● **What is needed**
Copy out each line of the listing below that contains the word "Kaltara".

● **Dataset extract**
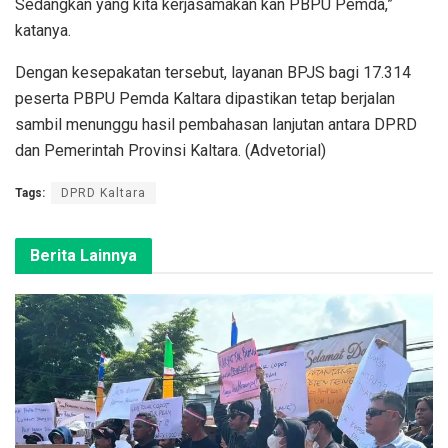
Sedangkan yang kita kerjasamakan kan PBPU Pemda,”
katanya.
Dengan kesepakatan tersebut, layanan BPJS bagi 17.314
peserta PBPU Pemda Kaltara dipastikan tetap berjalan
sambil menunggu hasil pembahasan lanjutan antara DPRD
dan Pemerintah Provinsi Kaltara. (Advetorial)
Tags:
DPRD Kaltara
Berita Lainnya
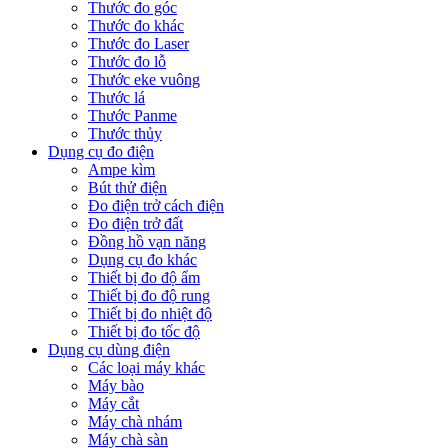
Thước đo góc
Thước đo khác
Thước đo Laser
Thước đo lỗ
Thước eke vuông
Thước lá
Thước Panme
Thước thủy
Dụng cụ đo điện
Ampe kìm
Bút thử điện
Đo điện trở cách điện
Đo điện trở đất
Đồng hồ vạn năng
Dụng cụ đo khác
Thiết bị đo độ ẩm
Thiết bị đo độ rung
Thiết bị đo nhiệt độ
Thiết bị đo tốc độ
Dụng cụ dùng điện
Các loại máy khác
Máy bào
Máy cắt
Máy chà nhám
Máy chà sàn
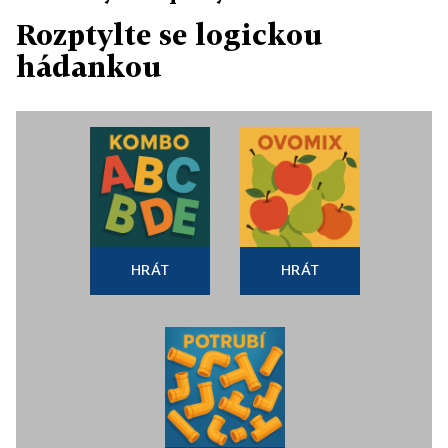
Rozptylte se logickou
hádankou
HRÁT
HRÁT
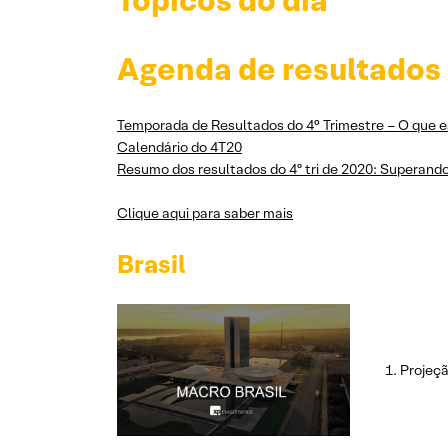
Tópicos do dia
Agenda de resultados
Temporada de Resultados do 4° Trimestre – O que e
Calendário do 4T20
Resumo dos resultados do 4º tri de 2020: Superand
Clique aqui para saber mais
Brasil
Projeçã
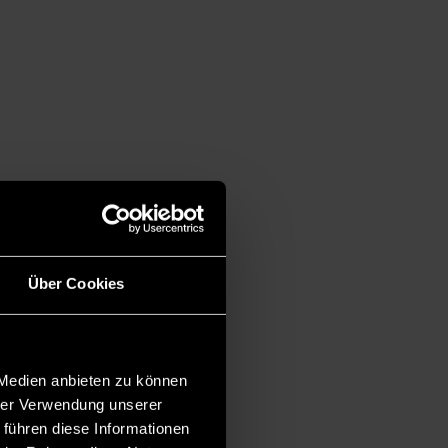
Über Cookies
 Medien anbieten zu können
hrer Verwendung unserer
 führen diese Informationen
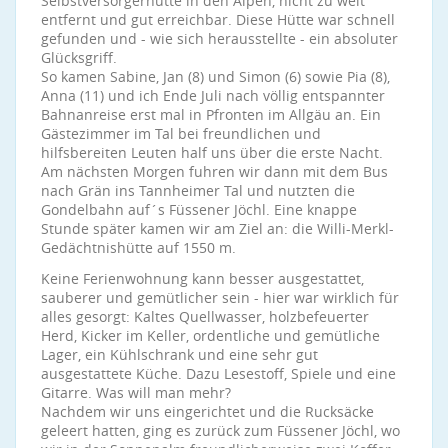
Selbstversorgerhütte in den Alpen, nicht zu weit
entfernt und gut erreichbar. Diese Hütte war schnell
gefunden und - wie sich herausstellte - ein absoluter
Glücksgriff.
So kamen Sabine, Jan (8) und Simon (6) sowie Pia (8),
Anna (11) und ich Ende Juli nach völlig entspannter
Bahnanreise erst mal in Pfronten im Allgäu an. Ein
Gästezimmer im Tal bei freundlichen und
hilfsbereiten Leuten half uns über die erste Nacht.
Am nächsten Morgen fuhren wir dann mit dem Bus
nach Grän ins Tannheimer Tal und nutzten die
Gondelbahn auf´s Füssener Jöchl. Eine knappe
Stunde später kamen wir am Ziel an: die Willi-Merkl-
Gedächtnishütte auf 1550 m.
Keine Ferienwohnung kann besser ausgestattet,
sauberer und gemütlicher sein - hier war wirklich für
alles gesorgt: Kaltes Quellwasser, holzbefeuerter
Herd, Kicker im Keller, ordentliche und gemütliche
Lager, ein Kühlschrank und eine sehr gut
ausgestattete Küche. Dazu Lesestoff, Spiele und eine
Gitarre. Was will man mehr?
Nachdem wir uns eingerichtet und die Rucksäcke
geleert hatten, ging es zurück zum Füssener Jöchl, wo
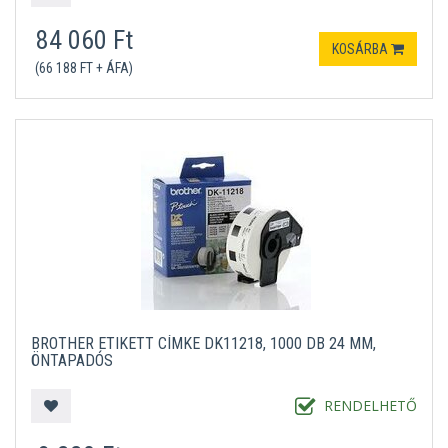
84 060 Ft
KOSÁRBA
(66 188 FT + ÁFA)
BROTHER ETIKETT CÍMKE DK11218, 1000 DB 24 MM,
ÖNTAPADÓS
RENDELHETŐ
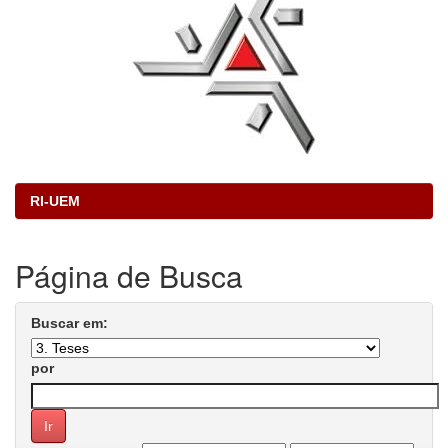
RI-UEM
Página de Busca
Buscar em:
por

● **Written solution**
peserta PBPU Pemda Kaltara dipastikan tetap berjalan
dan Pemerintah Provinsi Kaltara. (Advetorial)
DPRD Kaltara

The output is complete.